Country Developmental Services Contact
Kenya Gertrude’s Hospital Pediatric Rehab https://www.gerties.org
Nigeria Neurodevelopmental Clinic – LUTH https://luth.gov.ng
Ghana Komfo Anokye Child Development Centre https://kathhsp.org
Uganda Mulago Child Neuro Unit https://www.mulago.go.ug

🧠 Key Takeaways for CHWs & Mothers

“Even after jaundice is treated, the baby’s brain still needs watching. Early help means better chances for full development.”

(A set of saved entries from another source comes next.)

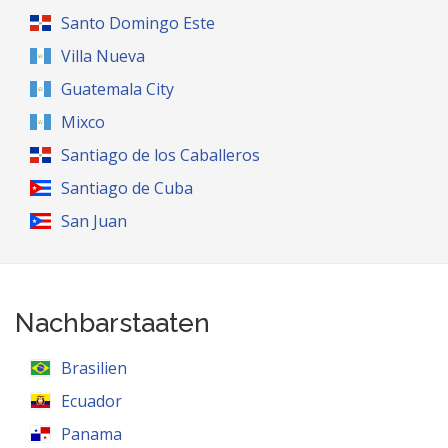
Santo Domingo Este
Villa Nueva
Guatemala City
Mixco
Santiago de los Caballeros
Santiago de Cuba
San Juan
Nachbarstaaten
Brasilien
Ecuador
Panama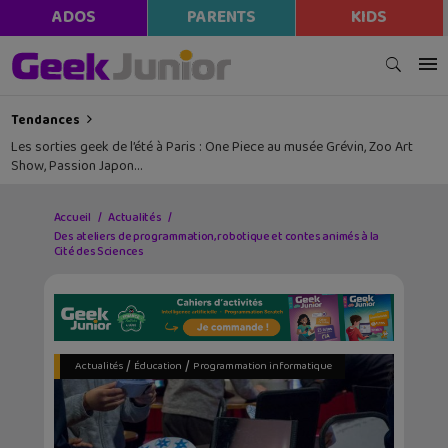
ADOS
PARENTS
KIDS
Tendances
Les sorties geek de l’été à Paris : One Piece au musée Grévin, Zoo Art
Show, Passion Japon…
Accueil
Actualités
Des ateliers de programmation, robotique et contes animés à la
Cité des Sciences
/
/
Actualités
Éducation
Programmation informatique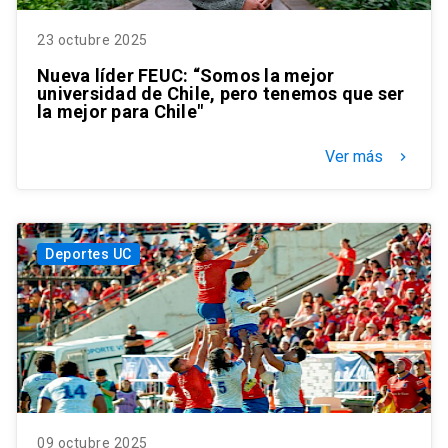
23 octubre 2025
Nueva líder FEUC: “Somos la mejor
universidad de Chile, pero tenemos que ser
la mejor para Chile"
Ver más
keyboard_arrow_right
Deportes UC
09 octubre 2025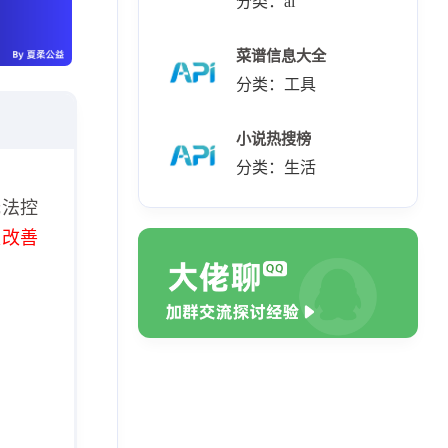
分类：ai
菜谱信息大全
分类：工具
小说热搜榜
分类：生活
无法控
极改善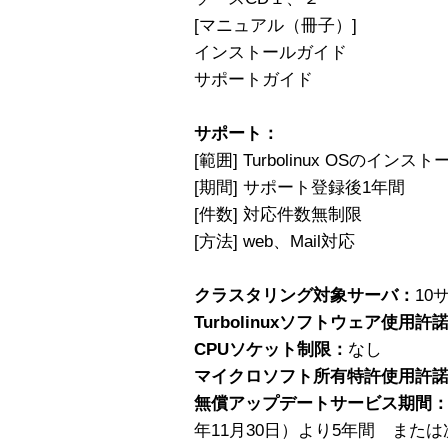
[マニュアル（冊子）]
インストールガイド
サポートガイド
サポート：
[範囲] Turbolinux OSのイ
[期間] サポート登録後1年間
[件数] 対応件数無制限
[方法] web、Mail対応
クラスタリング対象サーバ：
10
Turbolinuxソフトウェア使用許
CPUソケット制限：
なし
マイクロソフト所有特許使用許
無償アップデートサービス期間
年11月30日）より5年間 また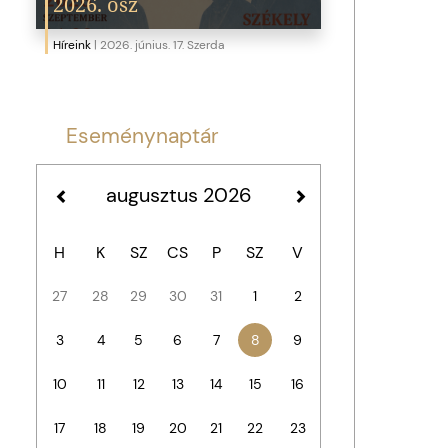
2026. ősz
Híreink
|
2026. június. 17. Szerda
Eseménynaptár
augusztus 2026
H
K
SZ
CS
P
SZ
V
27
28
29
30
31
1
2
3
4
5
6
7
8
9
10
11
12
13
14
15
16
17
18
19
20
21
22
23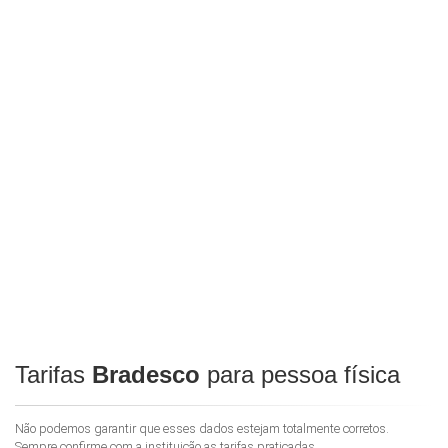
Tarifas
Bradesco
para pessoa física
Não podemos garantir que esses dados estejam totalmente corretos.
Sempre confirme com a instituição as tarifas praticadas.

📝 Mini Quiz – Monitoring for Kernicterus

Q1. What causes kernicterus in newborns?
A. Lack of milk
B. High bilirubin not treated in time
C. Cold weather
D. Teething

Answer: B
Rationale: Excess bilirubin entering the brain leads to kernicterus when not treated.


Q2. Which of the following is a late sign of kernicterus?
A. Yellow skin only
B. Baby not lifting head at 4 months
C. Crying for food
D. Smiling at 1 month

Answer: B
Rationale: Developmental delay in head control can indicate neurological issues from early damage.


Q3. What should be done for any baby who had severe jaundice?
A. No follow-up is needed
B. Rub the baby with herbs regularly
C. Schedule follow-up to check hearing and movement
D. Keep the baby in a dark room

Answer: C
Rationale: Follow-up is critical to identify hidden complications and refer early.